Achmet Achour ist Leiter des Zentralen Betriebshofes der Stadt. Er bezeichnet Krämer-Baumann als „sehr engagierten Menschen“. Es sei schon schwierig für das Team des Betriebshofes, mit den Verwüstungen umzugehen. Achour: „Uns macht das sehr, sehr traurig.“ Schließlich sorge man dafür, den Park wie auch alle anderen öffentlichen Flächen in der Stadt in einen guten Zustand zu bringen und halten. Im Moment sieht er wachsenden Vandalismus, der wohl in großen Teilen der Pandemie geschuldet sei. Er selbst sei seit 26 Jahren in der Stadtverwaltung beschäftigt. Seit Februar 2020 leite er den Zentralen Betriebshof und sei stolz auf die Mannschaft, die trotz aller Widrigkeiten engagiert ans Werk gehe.

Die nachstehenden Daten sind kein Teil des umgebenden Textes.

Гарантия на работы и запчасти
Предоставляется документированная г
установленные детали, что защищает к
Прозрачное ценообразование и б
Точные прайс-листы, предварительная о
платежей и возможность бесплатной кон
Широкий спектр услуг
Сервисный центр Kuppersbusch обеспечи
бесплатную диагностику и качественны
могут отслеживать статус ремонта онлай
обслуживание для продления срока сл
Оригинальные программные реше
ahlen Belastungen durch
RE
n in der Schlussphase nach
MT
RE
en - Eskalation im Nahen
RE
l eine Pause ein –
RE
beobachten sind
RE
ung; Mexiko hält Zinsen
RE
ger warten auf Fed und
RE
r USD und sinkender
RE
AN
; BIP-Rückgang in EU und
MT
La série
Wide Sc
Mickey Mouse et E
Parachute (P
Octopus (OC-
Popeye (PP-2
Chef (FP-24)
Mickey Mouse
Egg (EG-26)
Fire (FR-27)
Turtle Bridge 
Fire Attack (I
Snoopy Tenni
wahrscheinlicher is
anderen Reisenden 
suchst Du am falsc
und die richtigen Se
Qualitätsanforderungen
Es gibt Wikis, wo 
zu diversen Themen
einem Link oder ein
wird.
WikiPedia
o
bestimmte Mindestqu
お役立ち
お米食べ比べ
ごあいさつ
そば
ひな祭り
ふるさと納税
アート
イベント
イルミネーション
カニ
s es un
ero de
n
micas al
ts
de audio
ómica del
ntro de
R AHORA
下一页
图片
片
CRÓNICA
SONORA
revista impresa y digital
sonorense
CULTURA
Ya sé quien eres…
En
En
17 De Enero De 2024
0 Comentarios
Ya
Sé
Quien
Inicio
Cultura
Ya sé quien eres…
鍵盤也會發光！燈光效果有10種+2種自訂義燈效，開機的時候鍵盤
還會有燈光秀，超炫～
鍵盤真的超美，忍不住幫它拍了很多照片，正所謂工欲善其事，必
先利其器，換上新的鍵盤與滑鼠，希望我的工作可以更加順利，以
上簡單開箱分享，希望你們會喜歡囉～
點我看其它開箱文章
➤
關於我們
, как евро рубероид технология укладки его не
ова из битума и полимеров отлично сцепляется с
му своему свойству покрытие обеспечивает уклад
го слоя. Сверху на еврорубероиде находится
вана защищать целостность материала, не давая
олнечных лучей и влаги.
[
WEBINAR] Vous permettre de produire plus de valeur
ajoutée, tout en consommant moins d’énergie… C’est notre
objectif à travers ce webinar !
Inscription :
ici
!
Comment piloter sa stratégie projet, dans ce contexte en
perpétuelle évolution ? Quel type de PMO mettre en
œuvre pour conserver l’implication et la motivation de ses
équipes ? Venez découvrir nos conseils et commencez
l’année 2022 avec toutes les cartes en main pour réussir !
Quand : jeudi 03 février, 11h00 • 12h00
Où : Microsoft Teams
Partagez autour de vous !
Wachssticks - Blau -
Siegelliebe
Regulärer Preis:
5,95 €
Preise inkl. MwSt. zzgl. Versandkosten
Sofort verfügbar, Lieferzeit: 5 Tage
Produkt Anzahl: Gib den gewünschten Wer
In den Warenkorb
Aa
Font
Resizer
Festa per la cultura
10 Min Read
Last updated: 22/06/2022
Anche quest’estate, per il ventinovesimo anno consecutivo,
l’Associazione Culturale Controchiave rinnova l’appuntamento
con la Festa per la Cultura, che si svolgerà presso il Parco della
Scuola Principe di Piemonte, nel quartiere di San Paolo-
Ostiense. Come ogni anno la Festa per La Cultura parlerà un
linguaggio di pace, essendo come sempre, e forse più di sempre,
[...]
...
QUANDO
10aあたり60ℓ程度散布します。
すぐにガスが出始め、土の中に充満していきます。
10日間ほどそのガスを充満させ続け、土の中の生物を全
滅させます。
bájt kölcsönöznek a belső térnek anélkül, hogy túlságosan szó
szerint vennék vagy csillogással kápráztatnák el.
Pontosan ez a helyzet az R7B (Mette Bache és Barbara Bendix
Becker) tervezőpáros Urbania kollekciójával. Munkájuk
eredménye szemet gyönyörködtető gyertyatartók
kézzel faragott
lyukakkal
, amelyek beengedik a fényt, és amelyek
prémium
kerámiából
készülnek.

Wagwiesental-Anwohner Krämer-Baumann hat während der Runde durch den Park einige Hustenattacken. Er leidet unter COPD, ausgeschrieben Chronisch obstruktive Lungenerkrankung. Früher war er Rettungssanitäter, erzählt er, aktiv bei der Freiwilligen Feuerwehr. Das ist wegen der Erkrankung alles vorbei. An seinem Elektrorollstuhl hat der Anlieger eine Greifzange. Wenn er durch den Park fährt, sammelt er auch Müll auf. Im vergangenen Jahr habe er am Rondell oberhalb der Skateranlage einmal 277 Pappbecher mit Helfern aufgesammelt nach einem Gelage. Was er selbst nicht schafft, meldet er an den Baubetriebshof weiter. Die jungen Leute an der Skateranlage, sagt Krämer-Baumann, habe er „im Griff“. Er spreche sie ganz offen an, wenn sie ihren Unrat verstreuten: „Man muss wissen, wie mit ihnen umzugehen ist. Ich kanzele niemanden von oben herab ab.“ Er sei im Park auch schon mal mit einem Messer bedroht worden. Angst habe er aber nicht. „Ich habe Respekt, aber keine Angst.“ Sein Leben liege in Gottes Hand.

 Das Rondell im Wagwiesental. Dort wird oft gefeiert.

Das Rondell im Wagwiesental. Dort wird oft gefeiert.

Foto: Michael Beer
 Eine Schranke vor der Handballhalle verhindert, dass nachts Autos ins Wagwiesental fahren.

Eine Schranke vor der Handballhalle verhindert, dass nachts Autos ins Wagwiesental fahren.

Foto: Michael Beer

Im oberen Teil des Parks auf Höhe der Handballhalle haben nach seinen Worten im vergangenen Jahr Rabauken mit ihren Autos Rennen auf den Wiesen gefahren. Das geht heute nicht mehr. Der Anwohner zeigt eine Schranke, erst ein paar Wochen alt, die über Nacht die Zufahrt verhindert. Die Stadt habe sich des Problems angenommen und einen Riegel vorgeschoben. Sie kümmere sich intensiv, sagt Krämer-Baumann. Allerdings ist er sich sicher: Jeder muss hinschauen. Wer sich nicht traue, etwas zu sagen, könne ja die Behörden anrufen. Aber nur alle zusammen könnten dem Problem begegnen.